Content starts

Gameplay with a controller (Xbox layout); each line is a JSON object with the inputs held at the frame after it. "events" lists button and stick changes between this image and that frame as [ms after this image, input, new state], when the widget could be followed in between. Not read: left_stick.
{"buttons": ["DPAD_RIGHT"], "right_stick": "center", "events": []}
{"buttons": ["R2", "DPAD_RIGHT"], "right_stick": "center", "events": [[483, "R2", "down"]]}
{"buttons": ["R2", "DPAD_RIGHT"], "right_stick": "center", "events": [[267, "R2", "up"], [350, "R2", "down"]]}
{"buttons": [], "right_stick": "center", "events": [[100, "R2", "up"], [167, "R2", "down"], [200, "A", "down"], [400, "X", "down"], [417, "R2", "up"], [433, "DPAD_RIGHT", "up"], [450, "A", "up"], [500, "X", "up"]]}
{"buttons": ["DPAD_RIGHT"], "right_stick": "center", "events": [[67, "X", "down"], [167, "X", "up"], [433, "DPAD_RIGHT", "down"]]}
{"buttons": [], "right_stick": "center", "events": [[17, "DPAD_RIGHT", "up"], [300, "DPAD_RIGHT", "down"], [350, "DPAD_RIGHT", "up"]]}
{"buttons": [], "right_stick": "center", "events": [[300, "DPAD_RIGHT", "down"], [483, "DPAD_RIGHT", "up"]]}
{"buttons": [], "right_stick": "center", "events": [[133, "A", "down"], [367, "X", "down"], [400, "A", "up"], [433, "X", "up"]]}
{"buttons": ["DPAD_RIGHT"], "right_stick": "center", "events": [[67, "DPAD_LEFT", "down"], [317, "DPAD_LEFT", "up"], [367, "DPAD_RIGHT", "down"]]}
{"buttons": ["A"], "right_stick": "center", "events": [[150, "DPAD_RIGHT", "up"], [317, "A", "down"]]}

Content ends

▸ **How to complete this task**
Print all the lines exactly as they occur in the listing.

▸ **Exercise solution**
Gameplay with a controller (Xbox layout); each line is a JSON object with the inputs held at the frame after it. "events" lists button and stick changes between this image and that frame as [ms after this image, input, new state], when the widget could be followed in between. Not read: left_stick.
{"buttons": ["DPAD_RIGHT"], "right_stick": "center", "events": []}
{"buttons": ["R2", "DPAD_RIGHT"], "right_stick": "center", "events": [[483, "R2", "down"]]}
{"buttons": ["R2", "DPAD_RIGHT"], "right_stick": "center", "events": [[267, "R2", "up"], [350, "R2", "down"]]}
{"buttons": [], "right_stick": "center", "events": [[100, "R2", "up"], [167, "R2", "down"], [200, "A", "down"], [400, "X", "down"], [417, "R2", "up"], [433, "DPAD_RIGHT", "up"], [450, "A", "up"], [500, "X", "up"]]}
{"buttons": ["DPAD_RIGHT"], "right_stick": "center", "events": [[67, "X", "down"], [167, "X", "up"], [433, "DPAD_RIGHT", "down"]]}
{"buttons": [], "right_stick": "center", "events": [[17, "DPAD_RIGHT", "up"], [300, "DPAD_RIGHT", "down"], [350, "DPAD_RIGHT", "up"]]}
{"buttons": [], "right_stick": "center", "events": [[300, "DPAD_RIGHT", "down"], [483, "DPAD_RIGHT", "up"]]}
{"buttons": [], "right_stick": "center", "events": [[133, "A", "down"], [367, "X", "down"], [400, "A", "up"], [433, "X", "up"]]}
{"buttons": ["DPAD_RIGHT"], "right_stick": "center", "events": [[67, "DPAD_LEFT", "down"], [317, "DPAD_LEFT", "up"], [367, "DPAD_RIGHT", "down"]]}
{"buttons": ["A"], "right_stick": "center", "events": [[150, "DPAD_RIGHT", "up"], [317, "A", "down"]]}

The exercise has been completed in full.